With a $13 million grant from the US National Cancer Institute, a new integrated-biology program at Lawrence Berkeley National Laboratory and other institutions aims to incorporate genomics, proteomics, RNAi, and cell-based assays to study cancer, and may be making strides toward identifying molecular predictors of Herceptin response.
“The selling point of that kind of grant was to say, ‘Well, there’s a big gap between the number of successful anti-cancer agents in preclinical screens [in cancer drugs], and the number of drugs actually reaching the clinic [because of the large number that fail due to toxicity or efficacy in Phase 1 and Phase 2 clinical trials],’” Rich Neve, an LBL biologist, told Pharmacogenomics Reporter this week, citing this FDA white paper. “You’re talking several billion dollars for each drug.”
The program concentrates on high-content screens of breast and ovarian cancer cell lines to piece together cancer-cell molecular signaling pathways, and their response to therapeutics, Neve said. So far, the program has established approximately 60 breast-cancer cell lines and between 20 and 30 ovarian cell lines, using multiple parameters — expression arrays, protein analysis, and post-translational analysis — to find a “lead pathway” that generates cancer, he said.
The integrative biology program; largely supported by an NCI P50 grant, said Joe Gray, associate laboratory director for biosciences at LBL. The program will be spread among NCI; the University of California, in San Francisco, Cancer Center; Strategic Research International; and the Netherlands Cancer Institute; with an automated cell and molecular analysis system at LBL, said Gray.
Corporate partners Cellomics and Affymetrix donated “mostly equipment,” the Avon Foundation provided some funding through a $12 million grant to the UCSF Cancer Center, while LBL contributed an undisclosed amount, said Gray.
Neve plans to publish his breast-cancer research in two academic papers over the next month or two, while Joe Gray’s group is nearly finished with two papers on ovarian cancer.
Both sides are trying to identify genomic abnormalities linked with poor clinical response, identify the related genes, and manipulate gene expression using the automated system with siRNAs and “other techniques” to look for knockdowns that result in a reversal of cancer phenotypes, he said.
While Gray’s research has examined the entire genome of the cells to identify targets and markers related to anti-cancer phenotypes, such as reduction of cell proliferation and increase in cell death, Neve’s is more specific.
Partly supported by a Genentech grant, Neve and colleagues are treating breast-cancer cell lines with known therapeutics, using them to predict drug response in certain tumors, he said.
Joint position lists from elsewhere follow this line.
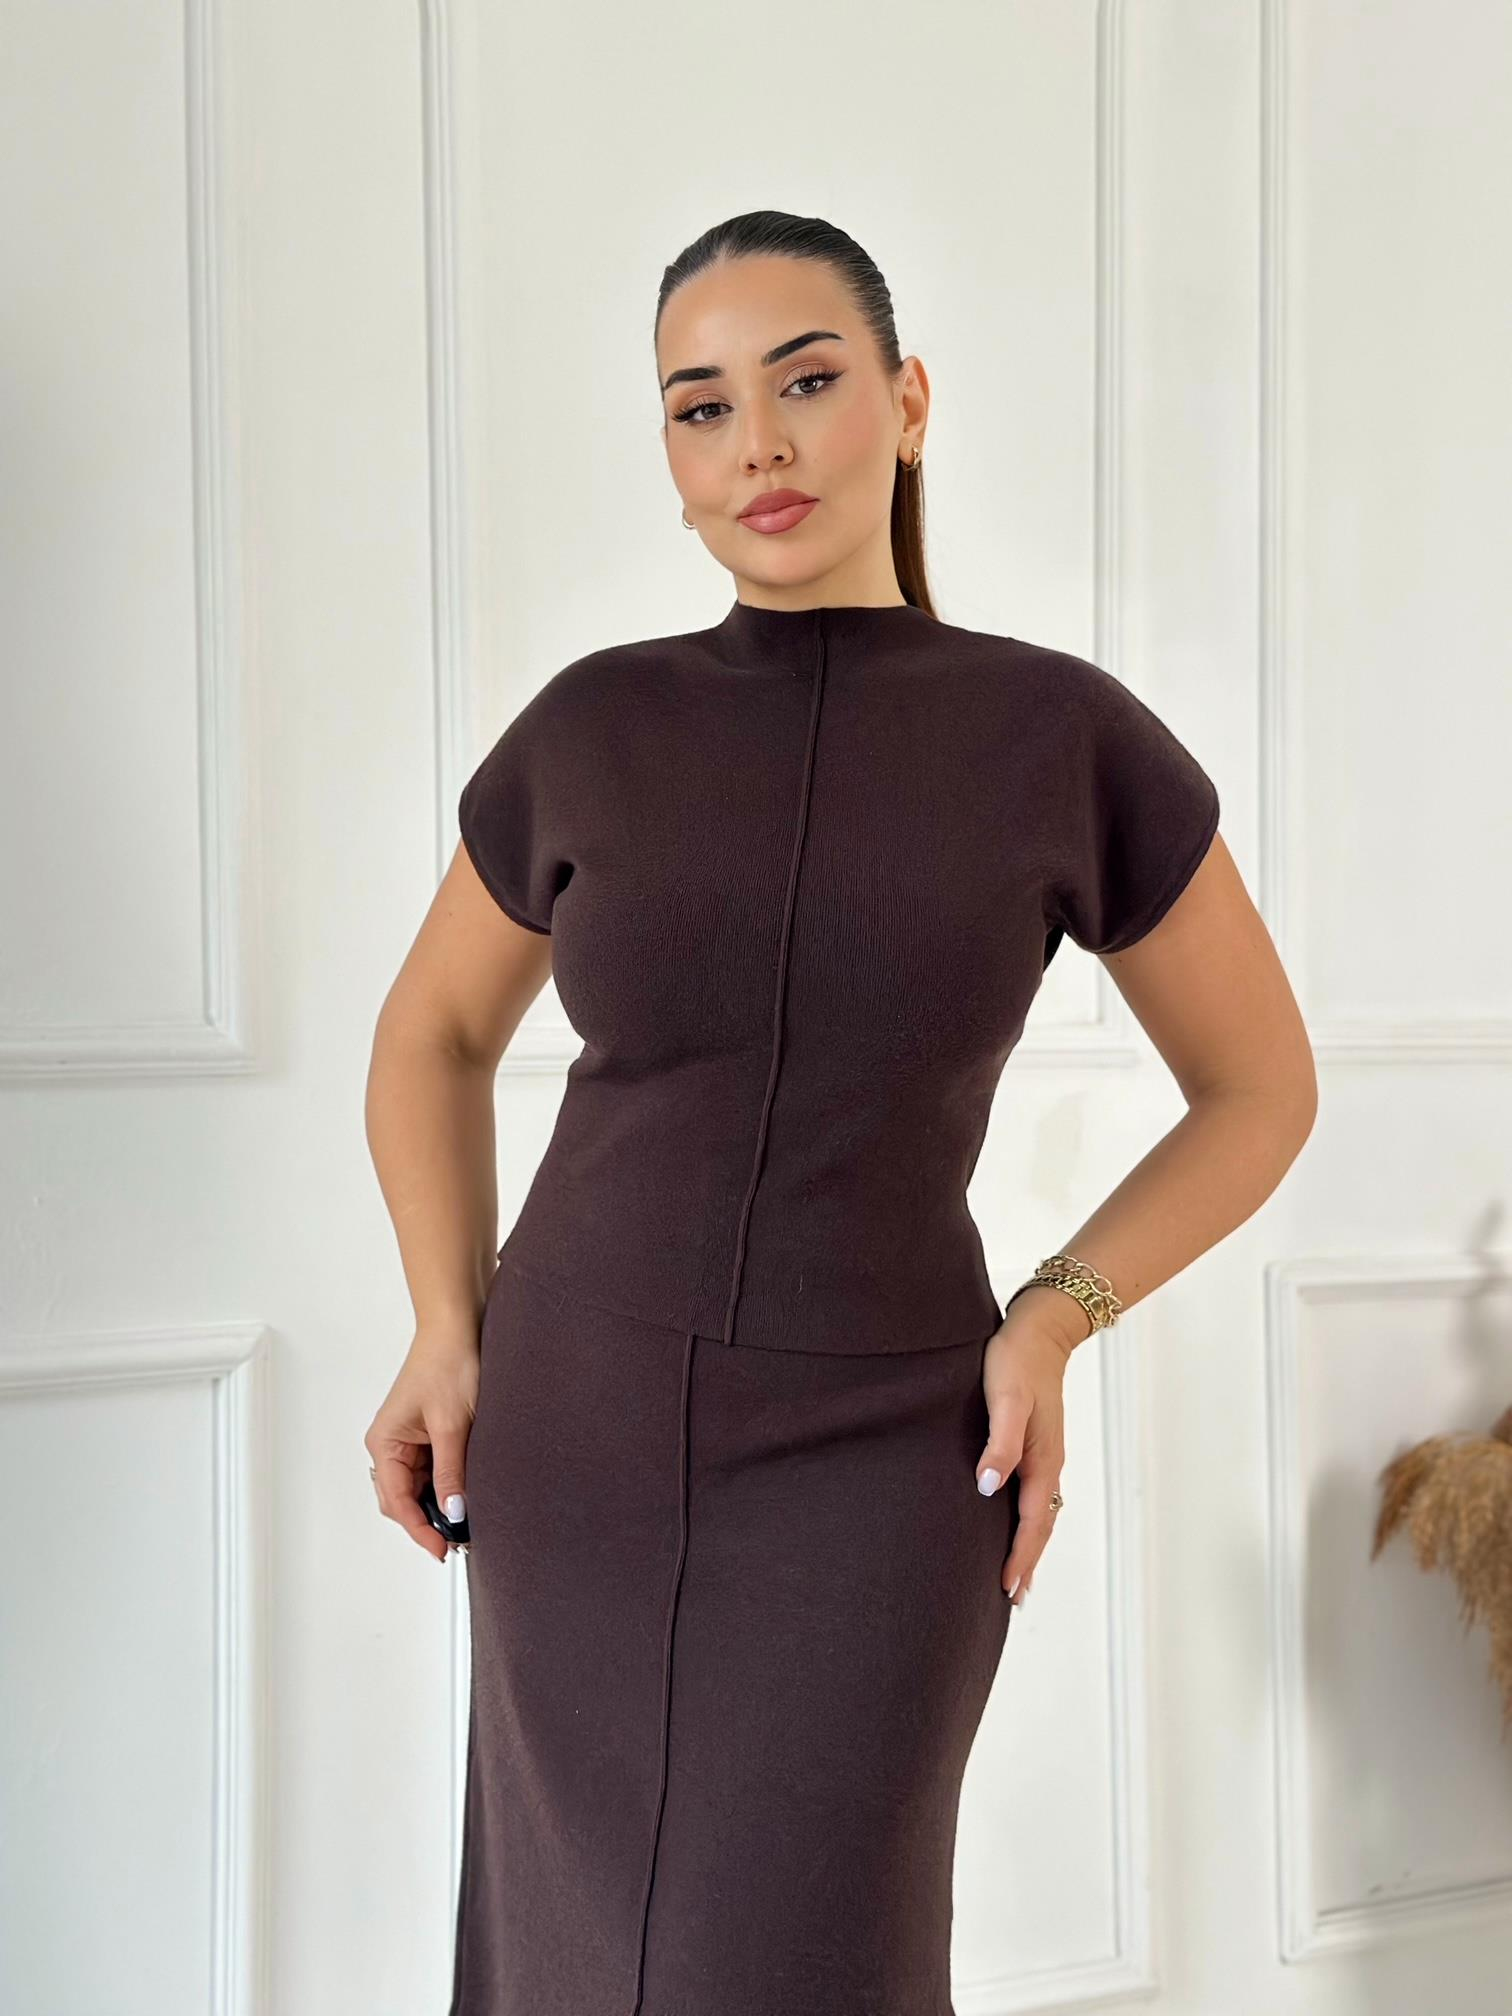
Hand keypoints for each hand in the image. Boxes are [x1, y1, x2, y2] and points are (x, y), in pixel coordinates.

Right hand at [364, 1318, 481, 1562]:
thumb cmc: (448, 1363)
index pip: (397, 1501)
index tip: (443, 1550)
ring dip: (438, 1506)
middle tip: (460, 1542)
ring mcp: (407, 1441)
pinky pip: (430, 1473)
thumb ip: (451, 1472)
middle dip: (428, 1523)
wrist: (458, 1327)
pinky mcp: (425, 1436)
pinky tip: (466, 1496)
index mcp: (384, 1442)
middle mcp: (389, 1445)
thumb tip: (453, 1513)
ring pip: (417, 1490)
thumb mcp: (453, 1424)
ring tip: (466, 1524)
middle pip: (402, 1501)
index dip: (420, 1530)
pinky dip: (446, 1487)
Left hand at [975, 1293, 1083, 1601]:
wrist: (1039, 1330)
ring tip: (1016, 1574)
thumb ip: (999, 1444)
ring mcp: (1044, 1454)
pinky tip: (1014, 1519)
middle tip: (1013, 1598)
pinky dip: (1028, 1518)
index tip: (1006, 1589)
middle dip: (1027, 1562)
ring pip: (1040, 1511)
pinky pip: (1034, 1493)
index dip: (1019, 1557)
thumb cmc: (1015, 1361)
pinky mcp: (1036, 1443)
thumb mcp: (1004, 1400)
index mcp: (1042, 1460)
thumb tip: (988, 1488)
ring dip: (1029, 1544)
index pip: (1032, 1522)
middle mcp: (1048, 1463)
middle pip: (1041, 1525)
A similar approach might be used to identify patient responders, he added.
About 10 of the 60 breast-cancer cell lines are HER2-amplified, “so they become our little model for testing drugs. We’ve got drugs, such as Herceptin and a couple of [tyrosine kinase inhibitors], which target HER2. That’s the data I’m looking at now — Iressa, Tarceva, [and a research compound called] AG1478,” said Neve.
In the search for predictors of response, the group has had the most luck with proteomics, using mass spectrometry, protein arrays, and other methods through collaborators. One protein “actually does predict response” in three of the 10 cell lines of HER2-amplified cells, roughly the same proportion of response in real tumors, he added.
Neve’s group also uses RNAi to identify potential oncogenes and tumor suppressors, to piece together cancer-cell signaling pathways, and to identify genes mediating drug sensitivity. Already there are “a number” of drug-resistance gene candidates, he said.
As a next step, his group is trying to get pre- and post-Herceptin-treated cancer patient biopsies to evaluate the protein’s use as a predictive marker, he added.